Ensure that the patient is referred to a specialist. Full details of the patient’s anticoagulant medication should be included when referring a patient.
General Advice for Managing Bleeding Risk
The following advice for good patient management is based on clinical experience and expert opinion.
A patient who is taking an anticoagulant or anti-platelet medication and requires dental treatment that is unlikely to cause bleeding:
- The patient should be treated following the usual procedures, taking care not to cause bleeding.
A patient who is taking anticoagulant or anti-platelet medications and requires a dental procedure that has the potential to cause bleeding, with a low or high risk of bleeding complications:
- It is advisable to delay non-urgent invasive dental treatments whenever possible when the patient is taking anticoagulants or platelet anti-aggregants of limited duration until the medication has been completed.
- In cases where there is a dental emergency and the patient is taking anticoagulants in preparation for surgery, it is necessary to contact the surgical advisor to suspend treatment.
- Patients with acute deep vein thrombosis or pulmonary embolism take high doses of apixaban or rivaroxaban during the first 1 to 3 weeks of treatment.

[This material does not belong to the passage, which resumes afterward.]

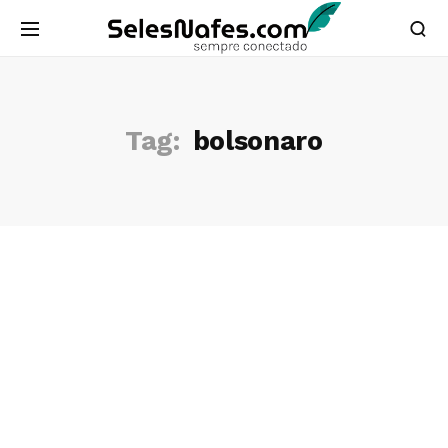
Tag:
bolsonaro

It is advisable to take this into account in order to delay any dental procedure likely to cause bleeding until the patient is taking the standard dose (see also the last item on the next page).
- Consult with the specialist physician to assess the risks when the patient is taking any medication or suffers from any disease that may trigger bleeding.
- Consulting with the patient and the specialist physician in advance could avoid missed appointments and travel.
- In cases where you need to consult on procedures, contact a more experienced colleague, ideally in your own centre or clinic.
- Most patients can be treated as usual, only in exceptional situations the patient may be required to be referred.
- All questions about the patient’s medication should be direct to the prescribing physician.
- Whenever possible, plan treatments during the early hours of the day and week to allow sufficient time to treat prolonged bleeding or rebleeding episodes, should one occur.
- Give the patient all the instructions prior to treatment (e.g. the steps to follow to do the INR test or any modification of their medication regimen).
- Written pre-treatment instructions or electronic devices serve to reduce unnecessary appointments and travel.
- Perform each treatment as atraumatically as possible by applying appropriate local measures and only when complete haemostasis has been achieved can the patient be discharged.
- To reduce the possibility that a treatment may cause bleeding and the patient may have to go to the emergency room, it is important to make sure that the tissues are sutured and well packed.
- It is necessary to highlight measures to prevent complications and to avoid travel time to emergency care as a cause for concern (e.g. limitation of the initial treatment area, staggering of treatment, haemostatic measures and post-treatment follow-up).
- If it is not contraindicated to recommend the patient to take paracetamol, it works to relieve pain instead of NSAIDs such as aspirin, ibuprofen, diclofenac or naproxen.
- Provide the patient with post-treatment instructions and emergency contact information.
- Only with the cardiologist’s instructions can anticoagulant or anti-platelet therapy be discontinued in the following cases:
- Patients with prosthetic metal heart valves or coronary stents.
- Patients who have had a pulmonary embolism or deep vein thrombosis in the last three months
- Patients on anticoagulant therapy for cardioversion.